What is Vincent Cassel doing in a David Cronenberg costume?
Perhaps The Shrouds is so personal to the cult director that its protagonist, Karsh, funeral impresario and founder of GraveTech, is meant to be Cronenberg’s doppelgänger.
Karsh not only shares Cronenberg’s look, but also his macabre, dark obsessions. Admittedly, his religion is Technology, and his high-tech cemetery offers the feature to install screens on the gravestones to witness the live decay of the decomposing bodies. But at GraveTech, “everything is encrypted, pun intended”, and the ultramodern system is hacked by mysterious opponents, breaking the last physical connection between Karsh and his deceased wife, played by Diane Kruger.

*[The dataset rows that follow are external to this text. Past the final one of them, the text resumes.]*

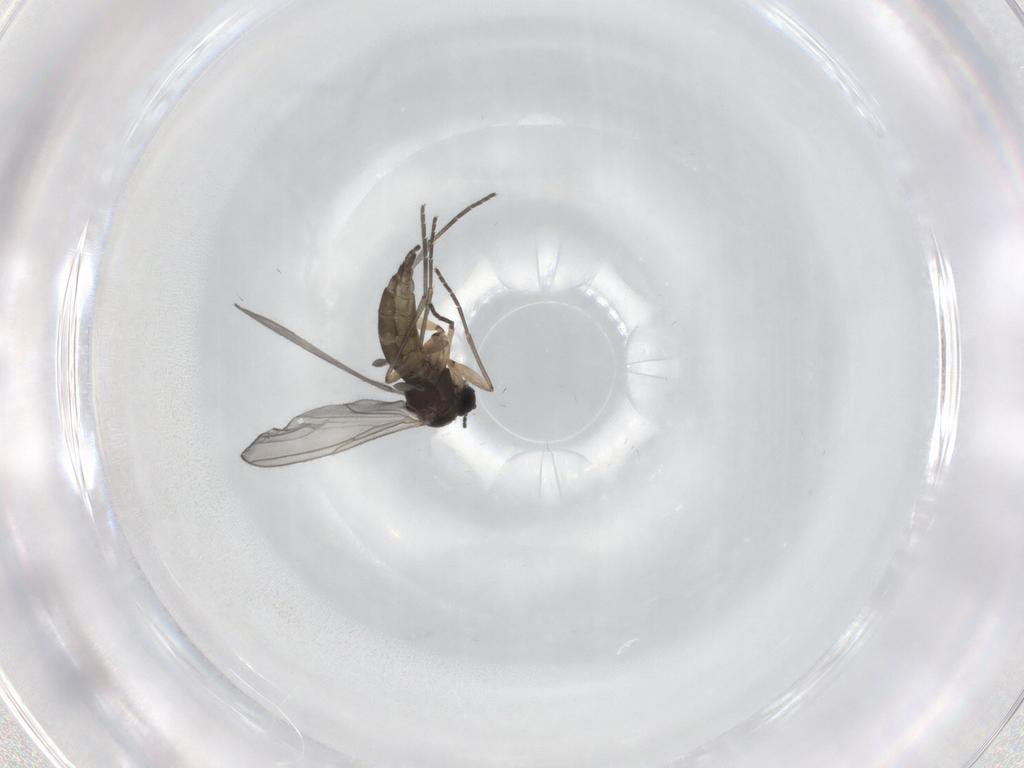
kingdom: Animalia
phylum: Arthropoda
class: Insecta
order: Diptera
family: Sciaridae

The director’s interest in extravagantly grim sexual deviances is well known, spanning from car crashes to cancer surgery, and thus it was only a matter of time before he would cast his horny eye upon necrophilia. But the sexual pleasure that Karsh seeks from the dead is much rather voyeuristic, as he finds excitement only by examining the rotting corpses without the need to have intercourse with them. The cadavers are wrapped into the titular shrouds, fashionably designed by Saint Laurent, who serve as 3D scanners and allowing the users to zoom in and out the grotesque details as they please, penetrating the deceaseds’ intimacy only through their gaze. This urge to spectate the horror, the visceral curiosity to stare at something traumatising when on display, is a perversion that mirrors us, the cinema goers, attracted by a cinema that confronts us with our inner fears, in the hope to overcome them.
Yet, this system is also a way to cheat the perpetuity of death, finding a way to keep track on the departed and refusing to let them go. If you know what’s in the darkness, it’s not that scary anymore.
Unfortunately this concept only serves as a starting point for the convoluted plot, rich in exposition in an attempt to explain the dynamics of GraveTech and eventually lost in wacky conspiracy theories and a lame critic of AI. Now 81, Cronenberg seems to have lost his touch, and the body horror that made him a contradistinguished name in the 80s is not enough to impress today’s audiences.